Strong European economic data, but a mixed picture in the UK.
The Markit Flash Composite Purchasing Managers’ Index (PMI), a gauge of economic activity, posted strong readings this week for the Eurozone. The survey climbed to 60.6 in July, from 59.5 in the previous month, the highest reading since July 2000. The result was far ahead of the 50 level which separates growth from contraction. The services sector in particular is enjoying the freedom of loosened COVID-19 containment measures. However, it will remain to be seen if this strong data can be maintained, especially with the Delta coronavirus variant spreading across the continent.
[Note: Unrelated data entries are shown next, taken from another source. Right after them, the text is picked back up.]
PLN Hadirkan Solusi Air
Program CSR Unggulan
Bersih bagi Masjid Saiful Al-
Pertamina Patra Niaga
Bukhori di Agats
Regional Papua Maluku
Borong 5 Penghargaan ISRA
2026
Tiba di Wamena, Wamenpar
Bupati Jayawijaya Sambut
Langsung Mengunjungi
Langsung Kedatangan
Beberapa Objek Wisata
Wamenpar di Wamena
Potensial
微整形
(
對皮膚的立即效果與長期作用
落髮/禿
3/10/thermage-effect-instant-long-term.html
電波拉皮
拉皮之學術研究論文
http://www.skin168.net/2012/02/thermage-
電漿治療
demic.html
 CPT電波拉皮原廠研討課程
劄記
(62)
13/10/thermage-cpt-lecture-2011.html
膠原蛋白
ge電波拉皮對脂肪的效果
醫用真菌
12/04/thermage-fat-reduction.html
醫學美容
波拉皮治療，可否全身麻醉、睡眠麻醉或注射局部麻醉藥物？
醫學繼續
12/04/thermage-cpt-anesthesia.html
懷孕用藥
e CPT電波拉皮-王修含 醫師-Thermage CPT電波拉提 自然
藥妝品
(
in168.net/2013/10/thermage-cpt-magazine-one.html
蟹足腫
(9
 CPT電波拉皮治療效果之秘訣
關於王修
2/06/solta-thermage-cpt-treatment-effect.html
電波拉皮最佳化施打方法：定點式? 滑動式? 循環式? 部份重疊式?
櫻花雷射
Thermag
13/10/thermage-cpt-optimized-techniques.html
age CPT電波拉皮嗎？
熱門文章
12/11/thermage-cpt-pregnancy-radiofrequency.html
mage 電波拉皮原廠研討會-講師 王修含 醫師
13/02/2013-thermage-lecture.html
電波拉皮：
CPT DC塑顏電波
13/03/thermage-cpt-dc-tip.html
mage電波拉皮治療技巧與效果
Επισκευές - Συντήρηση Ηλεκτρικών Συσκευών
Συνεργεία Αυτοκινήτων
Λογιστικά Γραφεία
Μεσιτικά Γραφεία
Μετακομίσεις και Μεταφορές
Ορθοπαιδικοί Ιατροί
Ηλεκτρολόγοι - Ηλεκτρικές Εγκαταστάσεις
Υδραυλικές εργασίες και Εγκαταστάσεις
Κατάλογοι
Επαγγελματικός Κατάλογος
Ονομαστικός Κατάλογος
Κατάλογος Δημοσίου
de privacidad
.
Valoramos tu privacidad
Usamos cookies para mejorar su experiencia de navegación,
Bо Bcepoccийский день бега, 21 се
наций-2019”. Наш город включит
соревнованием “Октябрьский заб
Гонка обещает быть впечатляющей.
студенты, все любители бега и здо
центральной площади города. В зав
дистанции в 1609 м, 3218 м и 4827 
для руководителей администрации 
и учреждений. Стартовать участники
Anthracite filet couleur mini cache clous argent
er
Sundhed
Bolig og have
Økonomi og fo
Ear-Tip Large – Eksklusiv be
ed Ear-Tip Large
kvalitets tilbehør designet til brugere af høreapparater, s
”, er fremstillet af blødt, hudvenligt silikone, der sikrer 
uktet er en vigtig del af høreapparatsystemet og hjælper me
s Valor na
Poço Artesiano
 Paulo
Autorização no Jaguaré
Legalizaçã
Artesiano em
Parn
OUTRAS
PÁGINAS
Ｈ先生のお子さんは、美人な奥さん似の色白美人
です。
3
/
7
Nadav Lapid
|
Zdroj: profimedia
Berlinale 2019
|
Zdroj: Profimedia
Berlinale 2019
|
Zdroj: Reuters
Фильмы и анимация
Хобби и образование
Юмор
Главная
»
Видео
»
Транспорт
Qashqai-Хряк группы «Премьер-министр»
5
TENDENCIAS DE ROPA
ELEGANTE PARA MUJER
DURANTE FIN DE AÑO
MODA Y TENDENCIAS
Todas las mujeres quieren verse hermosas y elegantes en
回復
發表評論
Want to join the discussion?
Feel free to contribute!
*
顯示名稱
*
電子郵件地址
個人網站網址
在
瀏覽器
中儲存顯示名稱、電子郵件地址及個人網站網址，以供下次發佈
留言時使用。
Data was more mixed in the UK. Retail sales beat forecasts, with a rise of 0.5% beating estimates of 0.4%. In particular, food and drink shopping was boosted by the Euro 2020 football championship. However, PMI data for the UK showed a moderation in activity, with the composite PMI of 57.7. Although the reading is still above 50 indicating economic expansion, the reading is at a four month low and below the consensus forecasts of 62. The lower survey reading has been attributed to staff and raw material shortages due to rising coronavirus cases.
Bonds rally due to initial global coronavirus fears.
In contrast to equities, investors sought the haven assets of core government bonds. The yield on the US 10-year, which moves inversely to its price, tumbled by 10 basis points on Monday, to 1.19%, the lowest level since mid-February. Equivalent 10-year German bund and 10-year UK Gilt prices also rallied with yields falling to five-month lows. As equity markets recovered throughout the week, the rally in government bonds moderated, with the US 10-year treasury finishing the week trading at 1.27%. 10-year German bund and 10-year UK Gilts ended the period at -0.41% and 0.58% respectively.
OPEC+ finally agree to production deal.
The Brent crude oil price shed 7% on Monday alone, as economic growth concerns were compounded by OPEC (Organization of the Petroleum Exporting Countries) and its allies finally agreeing to increase supply in response to soaring prices. Initially OPEC+ will pump an extra 4,000,000 barrels a day each month from August. These monthly production increases will continue until December 2022.
After the initial shock on Monday, prices recovered steadily through the week and in fact managed to finish slightly higher by 0.22% to finish trading at $73.75.